===== TEXTO PROPORCIONADO =====

2020 – DOMINGO DE RAMOS EN LA PASIÓN DEL SEÑOR
El Domingo de Ramos es fundamentalmente un Domingo y celebramos, como cada Domingo, la Resurrección de Cristo. La liturgia de la conmemoración de la entrada de Jesús en Jerusalén en el Rito Romano está vinculada a la celebración eucarística. Es la Iglesia que se dispone a acompañar a su Señor y Esposo en la celebración del Misterio de la Pascua. Acompañamos al Señor, rey pacífico y humilde, que entra en la ciudad santa para ofrecer el sacrificio de la nueva alianza en su Cuerpo, y llevando a plenitud su obediencia al Padre.

=====

--- CONSIGNA ---
Prosigue el texto sobre el Domingo de Ramos a partir de su última oración.

===== MATERIAL MOSTRADO =====

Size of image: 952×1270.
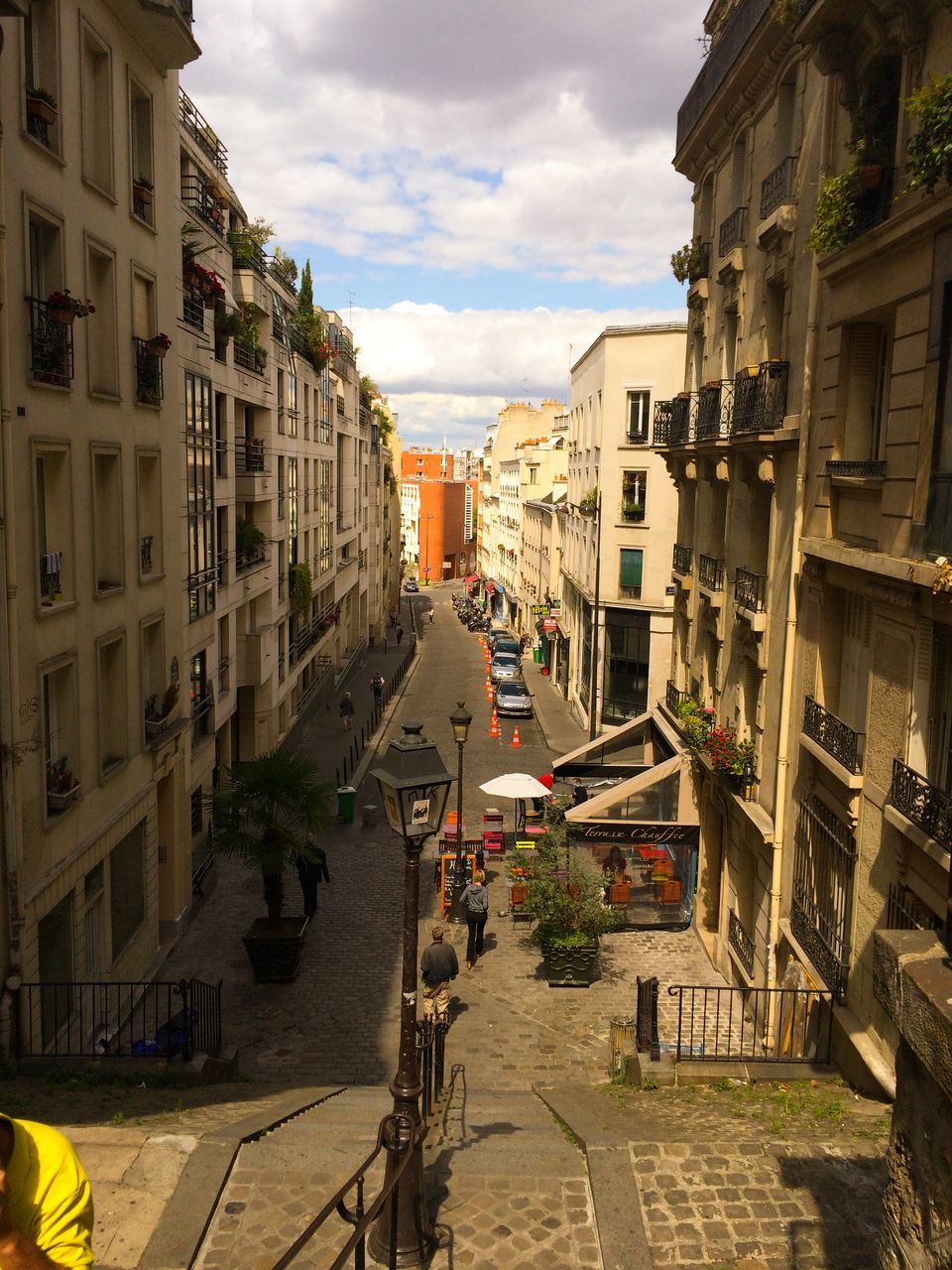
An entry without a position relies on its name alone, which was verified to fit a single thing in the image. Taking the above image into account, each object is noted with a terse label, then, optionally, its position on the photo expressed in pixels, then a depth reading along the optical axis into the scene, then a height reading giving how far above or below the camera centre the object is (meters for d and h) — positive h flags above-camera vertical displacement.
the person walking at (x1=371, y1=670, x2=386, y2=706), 42.47 -7.93
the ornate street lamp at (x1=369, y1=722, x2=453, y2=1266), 7.32 -3.65
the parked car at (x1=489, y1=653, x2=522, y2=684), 48.69 -8.10
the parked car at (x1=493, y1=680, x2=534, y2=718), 42.25 -8.36
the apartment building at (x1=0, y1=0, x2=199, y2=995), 11.54 +0.08
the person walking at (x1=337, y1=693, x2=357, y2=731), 37.62 -7.85
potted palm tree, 16.45 -5.48
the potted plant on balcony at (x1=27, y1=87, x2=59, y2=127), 11.95 +4.51
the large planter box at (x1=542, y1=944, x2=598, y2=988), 16.58 -7.54
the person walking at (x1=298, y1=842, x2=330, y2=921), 18.86 -7.20
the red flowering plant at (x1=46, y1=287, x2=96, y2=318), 12.01 +2.25
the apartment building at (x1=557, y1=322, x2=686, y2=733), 34.38 -0.81
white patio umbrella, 22.77 -6.46
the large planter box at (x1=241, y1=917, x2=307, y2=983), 16.45 -7.33
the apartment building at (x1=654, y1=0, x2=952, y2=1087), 9.76 +0.10
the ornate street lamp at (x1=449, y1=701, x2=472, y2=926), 18.80 -6.97
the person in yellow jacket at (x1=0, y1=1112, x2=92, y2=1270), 3.98 -2.77
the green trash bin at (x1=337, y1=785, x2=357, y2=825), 26.28 -7.93
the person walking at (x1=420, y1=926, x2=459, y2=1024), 13.91 -6.59
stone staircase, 7.48 -5.59
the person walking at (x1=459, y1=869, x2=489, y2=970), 17.17 -7.02
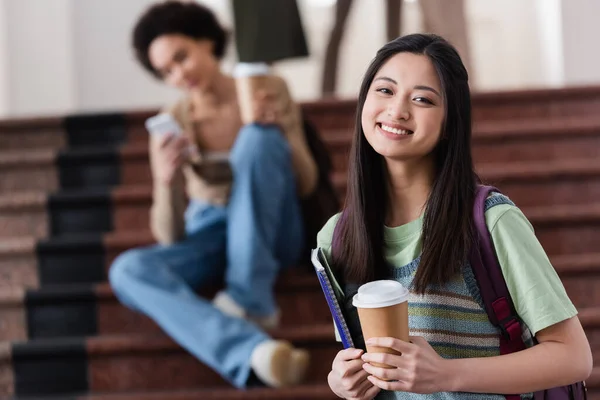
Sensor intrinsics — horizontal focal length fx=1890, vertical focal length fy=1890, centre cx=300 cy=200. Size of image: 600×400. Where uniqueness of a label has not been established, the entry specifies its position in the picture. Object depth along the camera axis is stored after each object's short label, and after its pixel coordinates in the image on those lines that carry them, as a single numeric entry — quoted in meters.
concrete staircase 5.33
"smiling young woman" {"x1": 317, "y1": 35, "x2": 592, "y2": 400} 3.16
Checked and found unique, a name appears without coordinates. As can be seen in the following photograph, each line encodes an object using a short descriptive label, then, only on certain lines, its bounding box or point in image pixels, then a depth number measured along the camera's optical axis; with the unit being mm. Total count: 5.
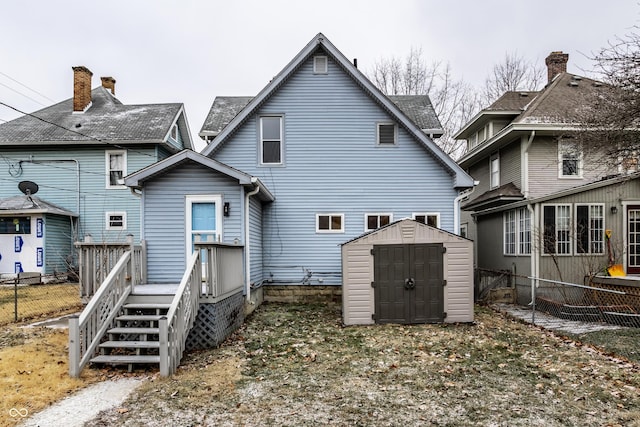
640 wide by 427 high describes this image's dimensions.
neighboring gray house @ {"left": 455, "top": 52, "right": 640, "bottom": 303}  11938
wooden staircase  6344
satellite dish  17344
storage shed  9383
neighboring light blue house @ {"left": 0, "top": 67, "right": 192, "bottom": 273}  18031
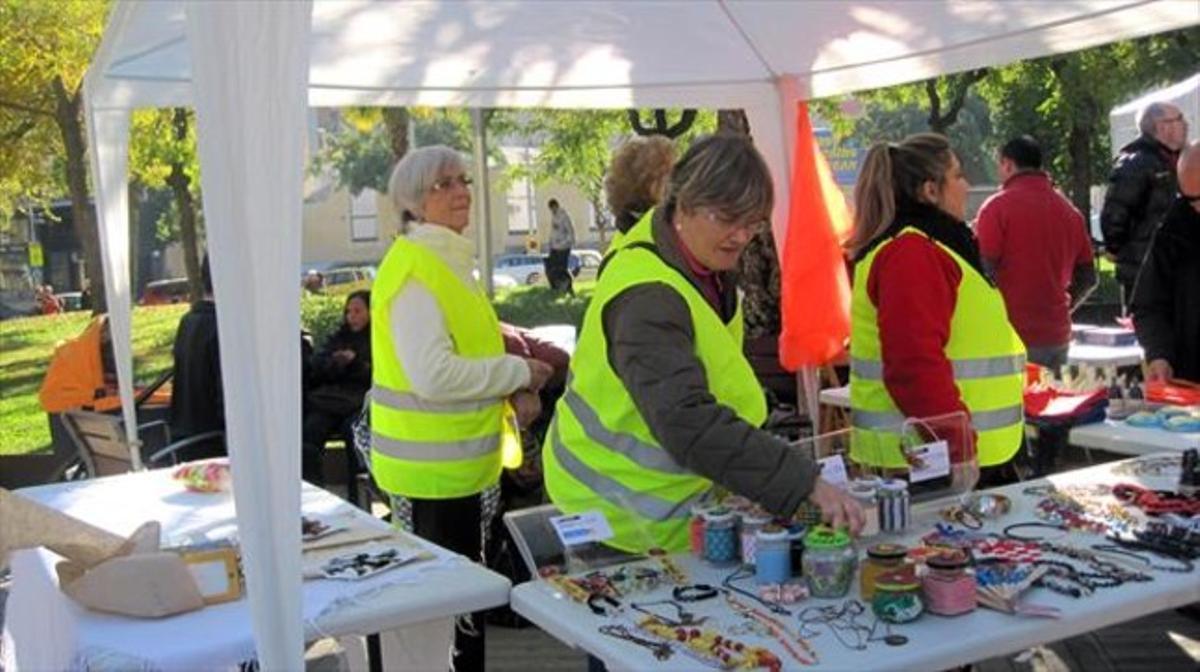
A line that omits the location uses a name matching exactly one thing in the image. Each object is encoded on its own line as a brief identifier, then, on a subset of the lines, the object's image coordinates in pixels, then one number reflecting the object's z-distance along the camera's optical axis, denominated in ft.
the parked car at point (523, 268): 79.20
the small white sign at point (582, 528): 7.39
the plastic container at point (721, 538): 7.48
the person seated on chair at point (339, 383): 18.85
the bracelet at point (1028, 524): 7.97
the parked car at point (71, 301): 72.08
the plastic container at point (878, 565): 6.85
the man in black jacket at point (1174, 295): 12.60
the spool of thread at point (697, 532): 7.60
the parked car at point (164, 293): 63.57
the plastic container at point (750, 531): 7.36
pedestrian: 50.57
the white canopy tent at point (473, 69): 6.09
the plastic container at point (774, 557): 7.17
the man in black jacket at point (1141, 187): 19.56
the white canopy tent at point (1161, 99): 26.32
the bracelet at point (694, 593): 7.04
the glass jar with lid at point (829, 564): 6.94
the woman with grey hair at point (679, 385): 7.01
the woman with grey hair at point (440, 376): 10.05
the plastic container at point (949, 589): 6.68
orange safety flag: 16.11
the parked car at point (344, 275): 64.34
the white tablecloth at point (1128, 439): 10.71
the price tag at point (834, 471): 7.81
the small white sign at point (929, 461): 8.33
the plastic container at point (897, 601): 6.58
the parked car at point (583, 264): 70.67
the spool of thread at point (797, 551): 7.24
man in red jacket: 17.97
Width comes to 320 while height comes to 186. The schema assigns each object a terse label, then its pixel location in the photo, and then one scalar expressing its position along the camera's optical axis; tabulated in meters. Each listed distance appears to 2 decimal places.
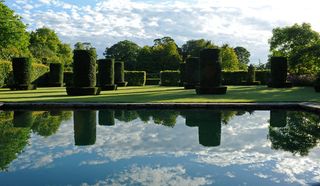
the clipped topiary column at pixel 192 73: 27.83
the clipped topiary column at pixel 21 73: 27.50
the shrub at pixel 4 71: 30.50
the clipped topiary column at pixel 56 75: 34.41
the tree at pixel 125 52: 76.75
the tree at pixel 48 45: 55.28
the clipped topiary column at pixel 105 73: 26.66
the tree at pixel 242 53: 98.19
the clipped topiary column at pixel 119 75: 32.94
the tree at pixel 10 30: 45.25
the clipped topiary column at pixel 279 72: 27.22
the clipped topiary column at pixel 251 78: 36.53
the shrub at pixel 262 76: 37.62
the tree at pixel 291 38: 44.12
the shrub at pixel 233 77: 37.62
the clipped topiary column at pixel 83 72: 21.03
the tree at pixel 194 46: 74.19
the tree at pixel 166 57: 63.28
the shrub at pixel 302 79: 31.08
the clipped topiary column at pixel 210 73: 20.83
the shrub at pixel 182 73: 31.88
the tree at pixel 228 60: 59.09
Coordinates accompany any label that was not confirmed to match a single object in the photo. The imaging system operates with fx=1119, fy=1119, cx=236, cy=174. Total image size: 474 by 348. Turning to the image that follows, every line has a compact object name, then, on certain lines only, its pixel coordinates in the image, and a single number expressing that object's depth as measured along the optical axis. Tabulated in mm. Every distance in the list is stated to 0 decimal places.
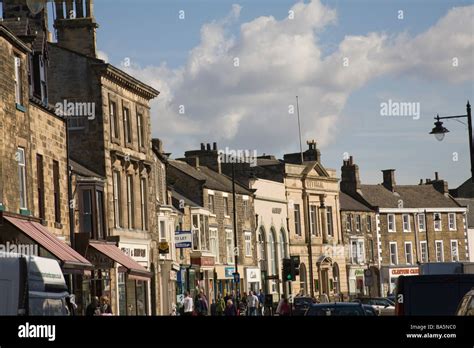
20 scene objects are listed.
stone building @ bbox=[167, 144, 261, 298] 73062
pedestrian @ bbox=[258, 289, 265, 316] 67812
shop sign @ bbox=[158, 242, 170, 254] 57062
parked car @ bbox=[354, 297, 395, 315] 55938
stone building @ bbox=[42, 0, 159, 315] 52375
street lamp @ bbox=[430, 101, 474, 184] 30219
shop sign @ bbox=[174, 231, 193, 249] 56344
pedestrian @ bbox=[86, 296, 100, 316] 36925
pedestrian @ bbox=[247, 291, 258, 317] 53812
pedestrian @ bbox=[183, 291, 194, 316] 48034
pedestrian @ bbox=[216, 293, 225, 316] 56094
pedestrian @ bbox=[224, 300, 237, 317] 50175
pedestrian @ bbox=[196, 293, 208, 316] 50594
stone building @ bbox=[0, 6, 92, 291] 32812
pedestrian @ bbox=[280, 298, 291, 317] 42625
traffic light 50031
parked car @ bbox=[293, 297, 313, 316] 52391
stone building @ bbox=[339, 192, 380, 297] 109688
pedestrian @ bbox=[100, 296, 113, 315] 39206
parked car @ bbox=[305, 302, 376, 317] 25453
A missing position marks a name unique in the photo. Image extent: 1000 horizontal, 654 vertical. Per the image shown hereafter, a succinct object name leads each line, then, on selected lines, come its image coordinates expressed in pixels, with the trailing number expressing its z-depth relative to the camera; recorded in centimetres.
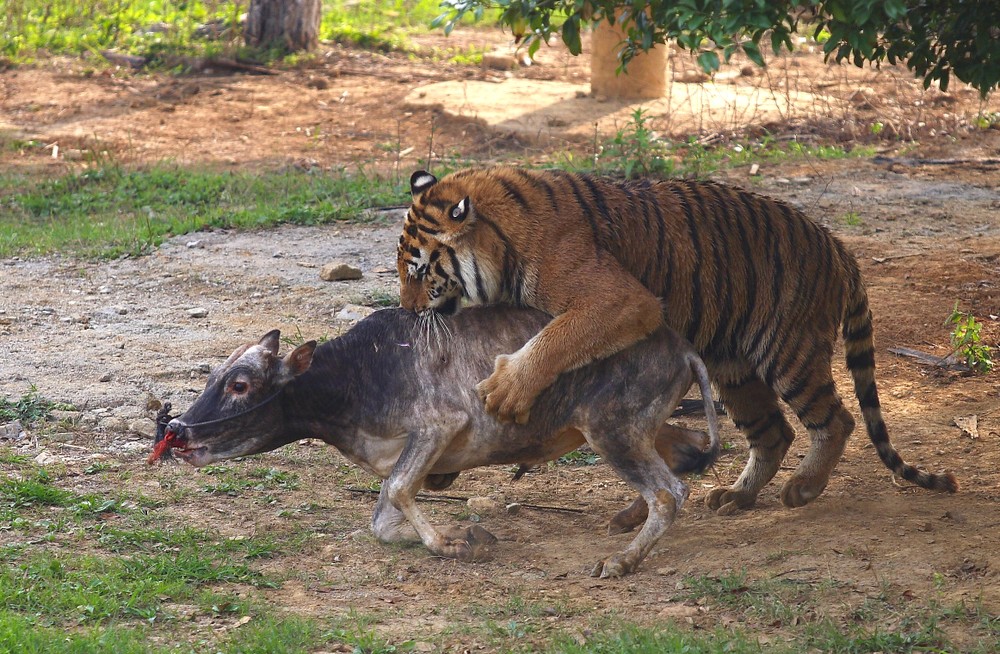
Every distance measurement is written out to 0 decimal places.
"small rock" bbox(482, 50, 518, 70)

=====

--- RESPUESTA ---
Por la historia litúrgica sabemos que en Roma empezaba con una gran sobriedad la Semana Santa, pero los peregrinos medievales (sobre todo de las Galias) participaban en la liturgia festiva de Jerusalén, la que iniciaba la gran semana con la procesión que, desde el monte de los Olivos, quería imitar la entrada de Jesús en la ciudad santa. La costumbre se impuso en occidente y también en Roma. De ahí el contraste litúrgico entre la conmemoración festiva de la entrada del Señor en Jerusalén y la sobriedad de la Misa, centrada ya en los misterios de la muerte y pasión del Señor. También con el canto de las palabras que el Señor pronunció desde la cruz: “Dios mío, Dios mío, ¿por qué me has abandonado?” en el Salmo de la Misa. En el Oficio matinal (Oficio de Lectura y Laudes) se evoca la entrada del Señor en su ciudad para celebrar la Pascua, no así en Vísperas. La memoria de la entrada de Jesús en Jerusalén, según las tres posibilidades ofrecidas por el Misal, debe ser preparada: es expresión del amor y de la gratitud por la entrega de Cristo, que se ofrece a sí mismo como cordero de la nueva Pascua. “Hoy nos disponemos a inaugurar, en comunión con toda la Iglesia, la celebración anual del Misterio pascual de la pasión y resurrección de Nuestro Señor Jesucristo”, se dice en la monición breve al inicio de la procesión.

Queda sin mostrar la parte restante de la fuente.